I pazienti colpiti da questa malattia genetica rara presentano dei sintomi infiammatori, disordini neuorologici e dello sviluppo importanti, soprattutto nel cervello. Questo insieme di sintomi ricordano quelli di un’infezione virale congenitale, ma nessun virus conosciuto è stato identificato. La risposta infiammatoria sembra essere iniziata dalla produzione di DNA complementare del retrotrasposone L1 ed il suo accumulo nel citoplasma delle cellule. Si ignora come queste molecole di DNA possano lasciare il nucleo dove la retrotrasposizione avviene normalmente.
Sorprendentemente, in caso di senescenza cellulare, in cui si assiste alla perdita della facoltà proliferativa della cellula a causa del suo invecchiamento, si manifesta un fenomeno simile. La cromatina e gli altri marcatori epigenetici sono profondamente rimodellati, i retrotrasposoni L1 sono riattivati, senza che si notino fenomeni d’inserzione: il loro DNA complementare si accumula nel citoplasma e attiva la risposta infiammatoria legata all’interferone.
Questa risposta infiammatoria, all’origine di numerose patologie associate all’invecchiamento, è abolita quando le cellule, o i topi, sono trattati con inibitori della trascrittasi inversa, utilizzati contro l’HIV. Questa scoperta, fatta dal gruppo di John Sedivy dell’università di Brown, suggerisce che i retrotrasposoni sarebbero direttamente implicati nell’invecchiamento, e che sarebbe possibile limitare il loro effetto deleterio attraverso degli approcci farmacologici.

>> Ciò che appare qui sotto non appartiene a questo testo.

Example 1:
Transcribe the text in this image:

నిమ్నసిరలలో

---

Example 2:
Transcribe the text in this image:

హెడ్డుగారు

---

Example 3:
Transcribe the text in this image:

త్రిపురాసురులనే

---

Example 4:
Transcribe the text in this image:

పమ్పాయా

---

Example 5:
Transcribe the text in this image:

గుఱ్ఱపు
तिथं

Nuovi sistemi di connessioni geniche
Le sequenze regolatrici dei trasposti possono agire anche a distanza. Esse sono ridistribuite nel genoma in seguito alla migrazione degli elementi trasponibili con degli effetti diversi a seconda che si inseriscano vicino o all’interno di un gene.
Barbara McClintock, premio nobel della medicina nel 1983 per la scoperta dei trasposoni, suggerì per prima che questi fossero in grado di controllare i geni. Mentre, Roy Britten e Eric Davidon negli anni 1970, immaginarono che essi potessero essere distribuiti e creare nuovi moduli genetici, permettendo un’evoluzione ed un adattamento rapido ad un ambiente mutevole.

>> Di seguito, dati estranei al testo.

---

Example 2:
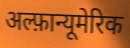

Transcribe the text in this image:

अल्फ़ान्यूमेरिक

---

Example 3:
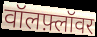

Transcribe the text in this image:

वॉलफ़्लॉवर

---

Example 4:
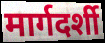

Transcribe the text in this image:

मार्गदर्शी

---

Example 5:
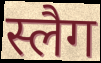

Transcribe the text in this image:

स्लैग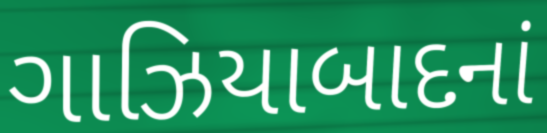
ગાઝિયાબાદનાંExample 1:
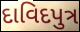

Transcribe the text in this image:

દાવિદપુત્ર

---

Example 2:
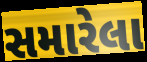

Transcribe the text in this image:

સમારેલા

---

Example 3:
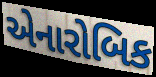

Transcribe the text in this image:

એનારોબિક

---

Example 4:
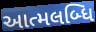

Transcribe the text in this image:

આત્મલબ્ધિ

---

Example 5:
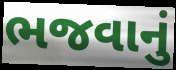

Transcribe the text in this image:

ભજવાનુંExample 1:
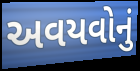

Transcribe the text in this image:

અવયવોનું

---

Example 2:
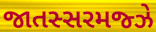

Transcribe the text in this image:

જાતસ્સરમજ્ઝે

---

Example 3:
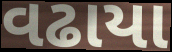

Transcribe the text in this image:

વઢાયા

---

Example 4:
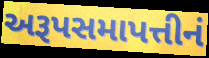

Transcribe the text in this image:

અરૂપસમાપત્તીનં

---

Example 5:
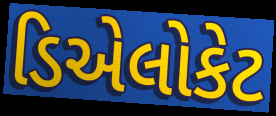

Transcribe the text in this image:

ડિએલોકેટ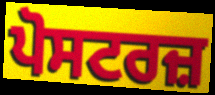
ਪੋਸਟਰਜ਼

Gli esempi nel mondo vegetale e animale sono numerosi. Per esempio, l’inserzione dei retrotrasposoni a monte di un gene implicato nella regolazione della biosintesi delle antocianine, ha portato allo sviluppo delle arance sanguigne.

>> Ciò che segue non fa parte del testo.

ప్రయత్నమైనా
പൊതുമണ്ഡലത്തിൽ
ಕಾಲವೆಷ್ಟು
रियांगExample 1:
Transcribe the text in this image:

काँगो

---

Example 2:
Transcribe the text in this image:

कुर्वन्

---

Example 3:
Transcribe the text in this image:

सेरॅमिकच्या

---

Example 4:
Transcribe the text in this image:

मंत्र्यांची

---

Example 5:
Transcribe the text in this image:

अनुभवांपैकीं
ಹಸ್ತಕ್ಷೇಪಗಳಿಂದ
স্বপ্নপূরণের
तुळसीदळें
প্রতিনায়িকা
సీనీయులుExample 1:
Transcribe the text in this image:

Oppure, all’inizio del XIX secolo, l’inserzione di un elemento trasponibile in un gene legato alla pigmentazione delle falene, le ha rese più scure. Quest’adattamento fù essenziale, perché permise alle falene di difendersi dagli uccelli, loro predatori. Infatti, in piena rivoluzione industriale, i tronchi degli alberi erano più scuri a causa dell’inquinamento atmosferico.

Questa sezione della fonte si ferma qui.